The Reserve Bank believes increased exports of iron ore will make a significant contribution to economic growth, as the price hit a two-and-a-half-year high.
It also potentially adds billions of dollars to the budget bottom line through increased tax revenue.
The iron ore price has risen above $US92 a tonne, well above what Treasury had been predicting at the time of the mid-year budget review in December.
But Malcolm Turnbull isn’t prepared to say whether this is sustainable.
“I didn’t make habit of predicting commodity prices when I was actually in business let alone as prime minister,” the prime minister told Bloomberg Television on Tuesday.
“But obviously the rise is welcome, we are big exporter.”
Treasury had assumed the iron ore price would drop from an average $US68 through the March and June quarters of 2017 to $US55 in the September quarter.
The Reserve Bank, in the minutes of its February 7 board meeting, reiterated it does not expect the economic weakness seen during the September quarter last year will be repeated when the national accounts for the December quarter are released on March 1.
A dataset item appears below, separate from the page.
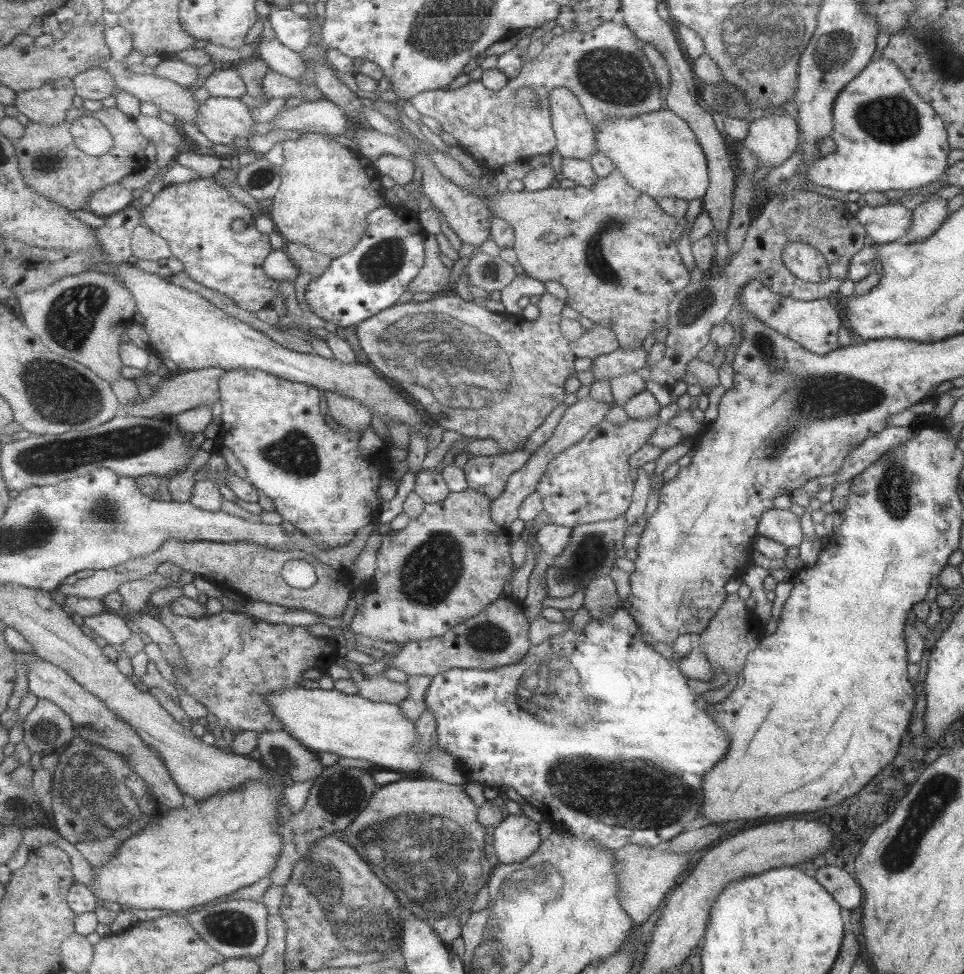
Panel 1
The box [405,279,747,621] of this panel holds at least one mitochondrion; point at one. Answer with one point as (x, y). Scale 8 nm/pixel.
(590, 555)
It would mean a recession has again been avoided, an event Australia has not suffered for more than a quarter of a century.
The 0.5 per cent growth contraction in the September quarter was the result of some temporary factors, including coal supply disruptions and bad weather.
A large trade surplus, aided by resource exports, was subsequently recorded in the following three months.
“Australia’s low-cost producers of iron ore were expected to increase output further and the ramp-up in liquefied natural gas production was expected to make a significant contribution to output growth,” the central bank said.
The drag from falling mining investment was also expected to diminish.
However, it warned subdued growth in household income was likely to constrain consumption growth.
December quarter wages figures are released on Wednesday, which economists expect will continue to show annual growth sub-two per cent and the lowest in at least two decades.
Consumer confidence, a pointer to future spending plans, also declined for a third straight week.
The ANZ-Roy Morgan confidence index dropped by a further 2.3 per cent in the past week to its lowest level since December.
Notably, views about household’s finances tumbled 7.5 per cent to a two-and-a-half-year low, which ANZ’s head of Australian economics David Plank said was a concern as this sub-index is closely correlated with consumer spending.
“Signs of renewed weakness in full-time employment may have weighed on consumers views’ of their personal finances,” he said.